Please set down, exactly, the line with "21: (844, 518)" and all lines that follow it through the end of the records below.
Start of EXTRACTED INFORMATION
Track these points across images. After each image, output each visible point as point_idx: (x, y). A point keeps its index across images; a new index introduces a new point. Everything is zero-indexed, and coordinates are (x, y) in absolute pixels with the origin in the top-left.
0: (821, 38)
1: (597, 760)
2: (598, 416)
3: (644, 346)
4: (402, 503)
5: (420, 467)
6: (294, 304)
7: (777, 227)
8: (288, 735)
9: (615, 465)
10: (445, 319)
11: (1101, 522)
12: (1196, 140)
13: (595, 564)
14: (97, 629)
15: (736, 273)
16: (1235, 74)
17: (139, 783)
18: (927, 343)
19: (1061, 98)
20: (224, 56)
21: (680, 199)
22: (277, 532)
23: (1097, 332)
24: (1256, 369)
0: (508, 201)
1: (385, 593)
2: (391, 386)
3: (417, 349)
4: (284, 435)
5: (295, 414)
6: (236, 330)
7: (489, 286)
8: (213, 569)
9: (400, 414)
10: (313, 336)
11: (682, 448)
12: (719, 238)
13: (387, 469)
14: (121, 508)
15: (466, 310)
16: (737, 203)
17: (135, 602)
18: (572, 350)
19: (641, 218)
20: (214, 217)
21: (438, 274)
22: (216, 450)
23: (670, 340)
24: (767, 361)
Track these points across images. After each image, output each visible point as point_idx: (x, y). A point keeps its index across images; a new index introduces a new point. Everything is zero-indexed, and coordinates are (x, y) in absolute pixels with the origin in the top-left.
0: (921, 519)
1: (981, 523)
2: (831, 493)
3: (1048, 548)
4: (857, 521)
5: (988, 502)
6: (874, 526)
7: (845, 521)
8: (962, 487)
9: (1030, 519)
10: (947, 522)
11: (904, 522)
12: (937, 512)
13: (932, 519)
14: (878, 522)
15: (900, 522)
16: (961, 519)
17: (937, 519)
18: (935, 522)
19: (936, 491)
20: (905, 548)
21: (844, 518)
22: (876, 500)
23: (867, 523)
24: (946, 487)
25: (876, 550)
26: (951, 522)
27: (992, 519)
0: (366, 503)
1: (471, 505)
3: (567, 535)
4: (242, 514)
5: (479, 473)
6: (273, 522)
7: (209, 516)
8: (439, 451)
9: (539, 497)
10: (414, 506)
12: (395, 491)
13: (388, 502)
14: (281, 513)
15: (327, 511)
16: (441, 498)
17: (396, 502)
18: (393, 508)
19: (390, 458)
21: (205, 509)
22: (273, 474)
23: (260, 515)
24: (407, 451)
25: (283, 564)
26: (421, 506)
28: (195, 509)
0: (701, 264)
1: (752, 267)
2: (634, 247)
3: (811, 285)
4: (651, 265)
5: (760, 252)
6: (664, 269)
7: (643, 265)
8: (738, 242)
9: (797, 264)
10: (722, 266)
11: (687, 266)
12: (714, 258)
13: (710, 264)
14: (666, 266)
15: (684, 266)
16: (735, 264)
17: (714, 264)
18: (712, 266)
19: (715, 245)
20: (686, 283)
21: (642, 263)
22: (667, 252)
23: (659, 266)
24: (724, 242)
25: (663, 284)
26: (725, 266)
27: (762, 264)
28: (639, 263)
End of EXTRACTED INFORMATION
#### REPLY:
21: (844, 518)
22: (876, 500)
23: (867, 523)
24: (946, 487)
25: (876, 550)
26: (951, 522)
27: (992, 519)
0: (366, 503)
1: (471, 505)
3: (567, 535)
4: (242, 514)
5: (479, 473)
6: (273, 522)
7: (209, 516)
8: (439, 451)
9: (539, 497)
10: (414, 506)
12: (395, 491)
13: (388, 502)
14: (281, 513)
15: (327, 511)
16: (441, 498)
17: (396, 502)
18: (393, 508)
19: (390, 458)
21: (205, 509)
22: (273, 474)
23: (260, 515)
24: (407, 451)
25: (283, 564)
26: (421, 506)
28: (195, 509)
0: (701, 264)
1: (752, 267)
2: (634, 247)
3: (811, 285)
4: (651, 265)
5: (760, 252)
6: (664, 269)
7: (643, 265)
8: (738, 242)
9: (797, 264)
10: (722, 266)
11: (687, 266)
12: (714, 258)
13: (710, 264)
14: (666, 266)
15: (684, 266)
16: (735, 264)
17: (714, 264)
18: (712, 266)
19: (715, 245)
20: (686, 283)
21: (642, 263)
22: (667, 252)
23: (659, 266)
24: (724, 242)
25: (663, 284)
26: (725, 266)
27: (762, 264)
28: (639, 263)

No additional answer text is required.